Personal information
- Full name: Jason Michael Finch
- Born: 27 September 1969 (age 56) Hastings, Sussex, England
- Height: 5 ft 9 in (1.75 m)
- Batting: Right-handed
- Bowling: Right arm off-break
- Role: Occasional wicket-keeper

Domestic team information
- 2001–2002: Sussex Cricket Board

Career statistics
| Competition | List A |
| Matches | 3 |
| Runs scored | 60 |
| Batting average | 30.00 |
| 100s/50s | 0/0 |
| Top score | 26 |
| Balls bowled | 60 |
| Wickets | 1 |
| Bowling average | 22.00 |
| 5 wickets in innings | 0 |
| 10 wickets in match | 0 |
| Best bowling | 1/22 |
| Catches/stumpings | 0/– |
- Source: Cricinfo, 21 October 2010

= Jason Finch =

English cricketer

Jason Michael Finch (born 27 September 1969) is an English former cricketer.

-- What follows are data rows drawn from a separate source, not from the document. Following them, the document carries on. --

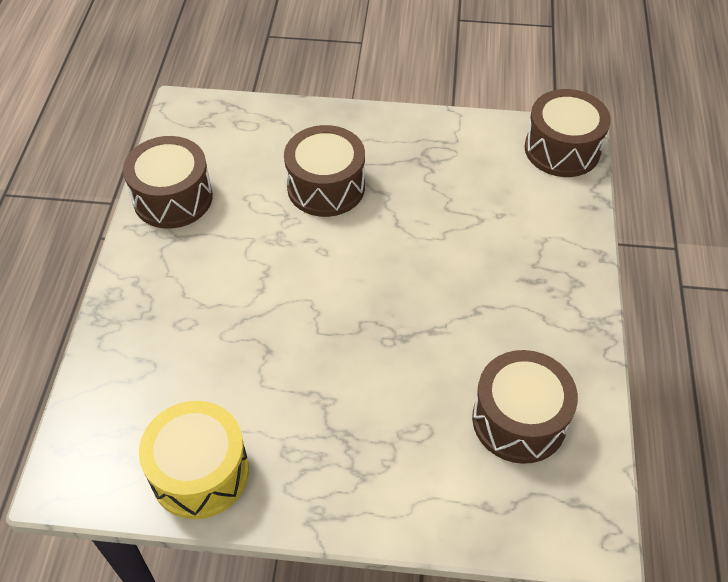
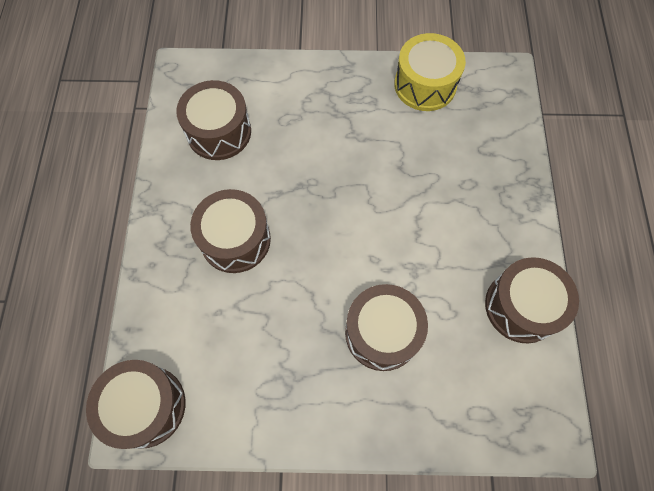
camera: 175 degrees right, 15 degrees up
(485, 282) = (235, 239): none -> brown drum

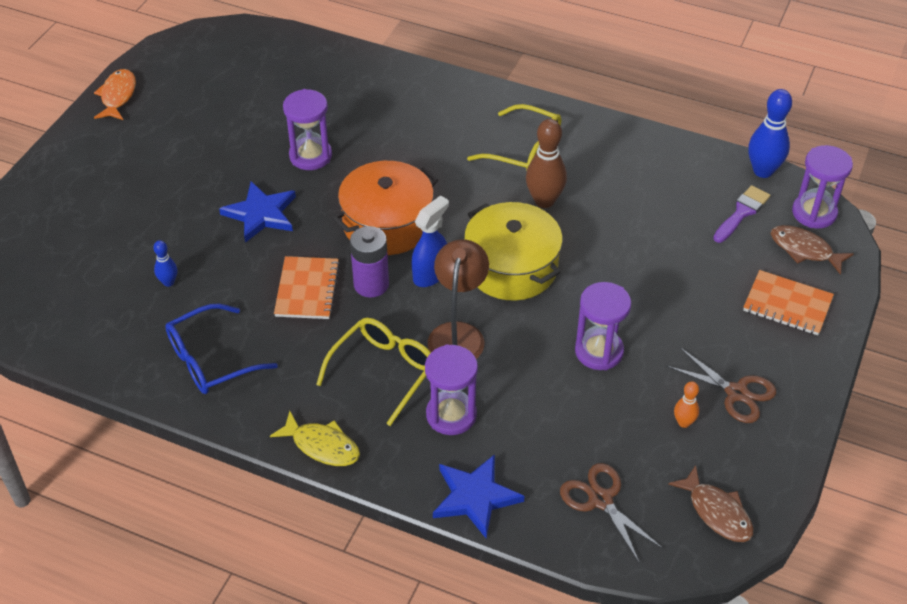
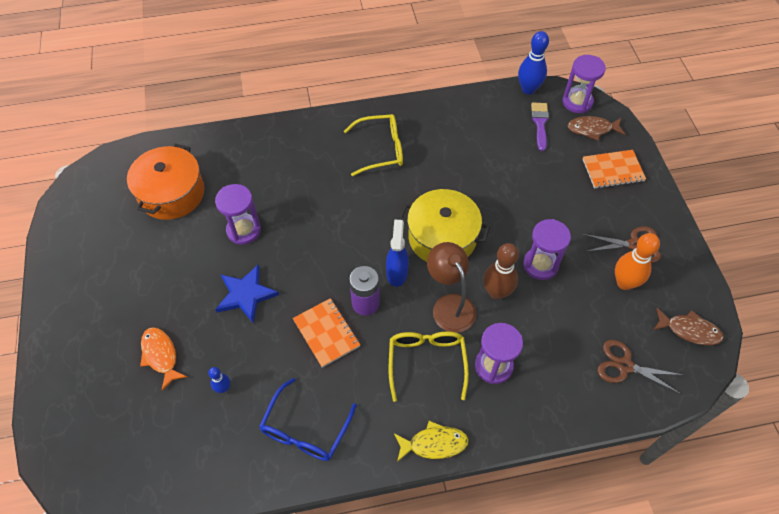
camera: 35 degrees left, 10 degrees up
(117, 96) = (56, 261): orange fish -> orange fish (161, 355)
(387, 224) = (338, 252): orange pot -> orange pot (172, 193)
(475, 497) = (555, 414): blue star -> none
(544, 201) = (422, 179): brown bowling pin -> brown bowling pin (496, 292)
(684, 422) = (624, 283): orange bowling pin -> orange bowling pin, size x1.90

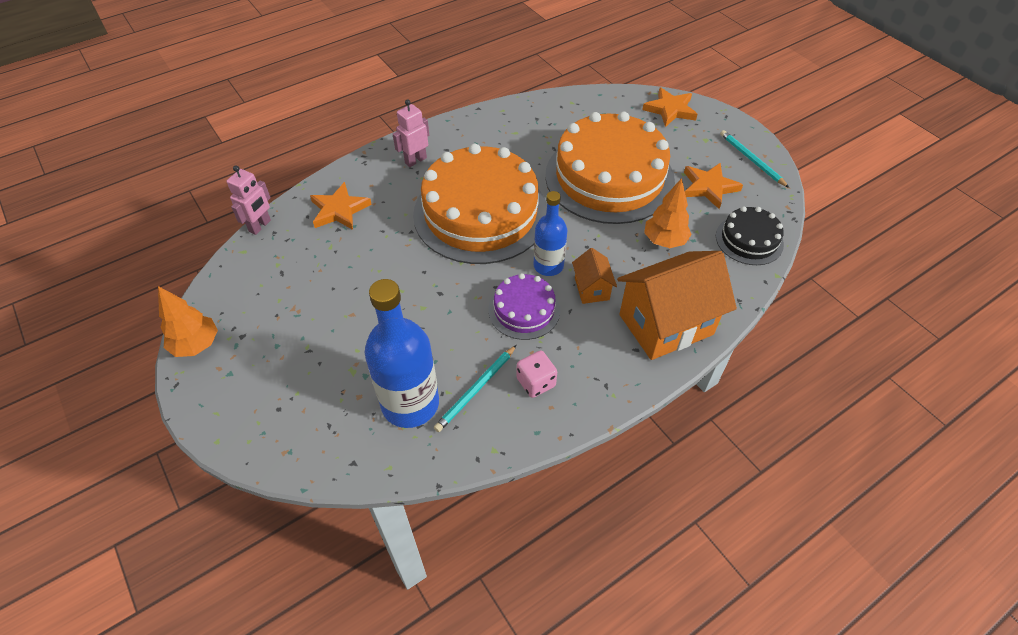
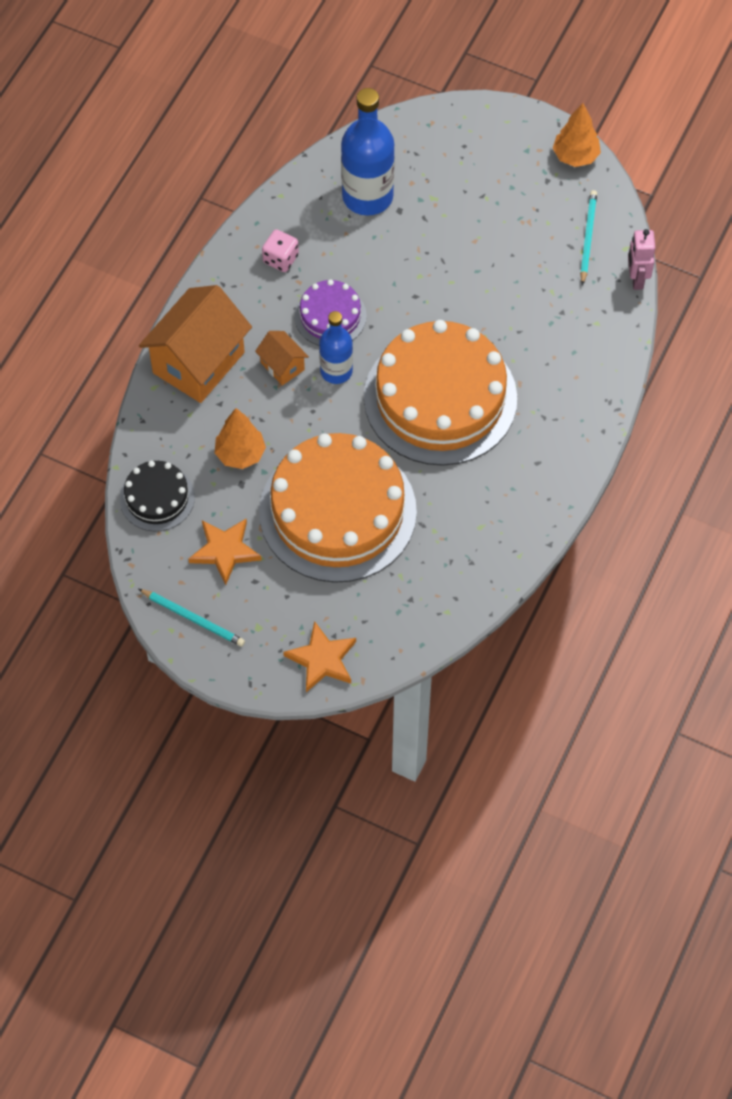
camera: 150 degrees right, 10 degrees up
(339, 210) = (580, 332): orange star -> none
(415, 160) = (557, 430): pink robot -> none
(476, 390) = (324, 230): turquoise pencil -> turquoise pencil (587, 237)

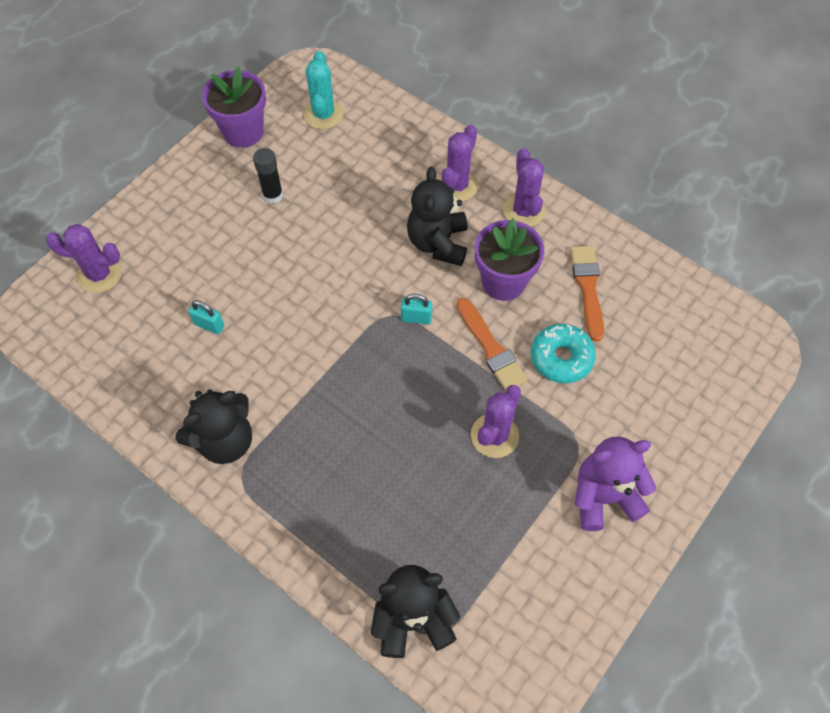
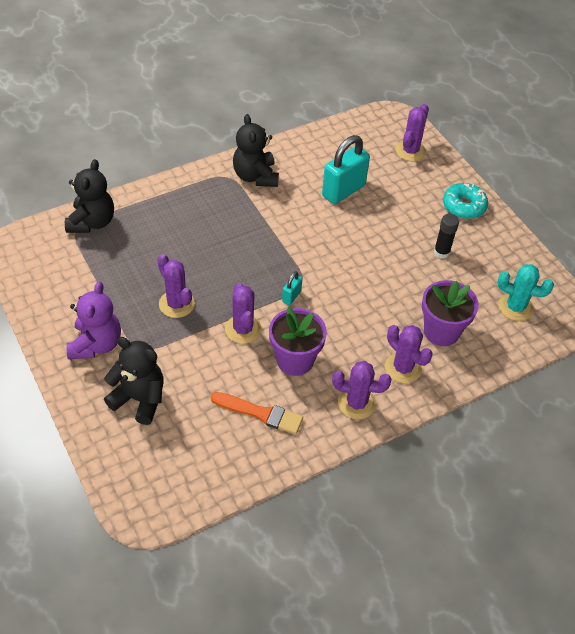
camera: 110 degrees right, 10 degrees down
(209, 325) = (343, 190): turquoise padlock -> turquoise padlock, size x2.18
(243, 132) = (513, 253): purple flower pot -> purple flower pot (441, 331)
(438, 243) = (351, 333): black teddy bear -> black teddy bear (139, 399)
(491, 348) = (243, 329): orange brush -> purple cactus
(561, 358) = (211, 367): turquoise donut -> turquoise donut (464, 206)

Finch played as a right-handed batsman, who began as a wicket-keeper and went on to play List A cricket as a batsman and an off-break bowler. He was born at Hastings, Sussex

Finch played for Sussex County Cricket Club's Second XI, including in fixtures against Oxford and Cambridge University and the Combined Services in 1990 and 1991, and for Sussex Cricket Board in three List A matches in 2001 and 2002. Growing up, Finch played in all the Sussex age groups and was selected for England under-15 and under-17 sides. In 1998 he played for the British Police. Finch played club cricket for Hastings and St Leonards Priory Cricket Club in the Sussex Cricket League where he has won seven premier league titles.

His son, Harry Finch, has played first-class cricket for Sussex and Kent County Cricket Clubs.